Tuesday, July 10, 2012

Message in a bottle


So you have a great campaign or initiative or viewpoint you want to communicate to your clients. Where do you start?

Presumably by:


  • generating relevant content, 
  • creating collateral, 
  • drawing down a target list of interested parties
  • prepare electronic mail to send to the target group
  • approaching the media to see if you can generate interest
  • maybe organise an event, 
  • put something on the website
  • by some advertising 

Then you stand back, press go and watch everything disappear into the ether.

Which is followed by the wait. Not literally of course, because you have to manage all the moving parts. But the reality is that you are now waiting for your clients and targets to read, watch, hear, search or simply trip over the relevant content. And once they have you rely on them to make the effort to come back and ask you for more.

This is the modern equivalent of communicating via a message in a bottle. Once upon a time it made sense, but it seems utterly anachronistic now. Your employees and colleagues are connected to their market in ways that simply didn't exist previously. They correspond and collaborate via LinkedIn, Facebook and Twitter more than they do via phone or in person.

It makes no sense to bypass your people, and their connections and networks, if you want to communicate with your targets, because that is where the relationships already exist.

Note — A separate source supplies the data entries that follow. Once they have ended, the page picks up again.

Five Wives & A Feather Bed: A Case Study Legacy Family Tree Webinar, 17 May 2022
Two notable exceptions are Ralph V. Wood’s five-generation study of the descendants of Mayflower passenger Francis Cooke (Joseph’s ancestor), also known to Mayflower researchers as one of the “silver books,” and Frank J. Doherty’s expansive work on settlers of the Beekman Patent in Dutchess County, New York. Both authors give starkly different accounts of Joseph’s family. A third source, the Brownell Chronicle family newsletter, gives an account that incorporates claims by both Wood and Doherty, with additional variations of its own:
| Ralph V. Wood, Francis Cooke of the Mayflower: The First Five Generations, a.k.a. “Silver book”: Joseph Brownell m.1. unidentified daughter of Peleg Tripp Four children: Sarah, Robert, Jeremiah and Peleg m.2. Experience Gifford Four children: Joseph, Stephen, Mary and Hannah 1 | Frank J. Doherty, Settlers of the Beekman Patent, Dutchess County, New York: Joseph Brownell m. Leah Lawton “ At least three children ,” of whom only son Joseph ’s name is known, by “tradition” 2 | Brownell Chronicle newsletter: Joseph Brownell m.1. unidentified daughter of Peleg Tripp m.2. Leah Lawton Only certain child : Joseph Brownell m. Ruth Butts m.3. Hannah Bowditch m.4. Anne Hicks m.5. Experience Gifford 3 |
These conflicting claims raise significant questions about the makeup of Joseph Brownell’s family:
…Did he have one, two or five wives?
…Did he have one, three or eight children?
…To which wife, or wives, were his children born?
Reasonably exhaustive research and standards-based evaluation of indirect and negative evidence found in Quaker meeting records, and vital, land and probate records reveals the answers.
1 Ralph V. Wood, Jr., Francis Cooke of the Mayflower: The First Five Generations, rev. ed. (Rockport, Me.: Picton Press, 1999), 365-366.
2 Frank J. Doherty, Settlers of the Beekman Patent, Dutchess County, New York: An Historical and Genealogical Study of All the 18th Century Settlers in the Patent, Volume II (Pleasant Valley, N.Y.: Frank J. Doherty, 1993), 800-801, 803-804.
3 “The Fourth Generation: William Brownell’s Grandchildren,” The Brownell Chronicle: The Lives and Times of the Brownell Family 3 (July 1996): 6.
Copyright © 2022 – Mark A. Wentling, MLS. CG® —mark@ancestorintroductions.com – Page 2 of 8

Where the conversations will naturally occur and where the dialogue that could build to engagement can easily begin.

In a networked world:


  1. Lobbing material over the heads of our people into the market is inefficient.
  2. Ignoring the power of existing relationships and contacts is wasteful.
  3. Expecting our clients to make the running in an engagement is fanciful.

So, if this all does sound familiar, then its time to change the music.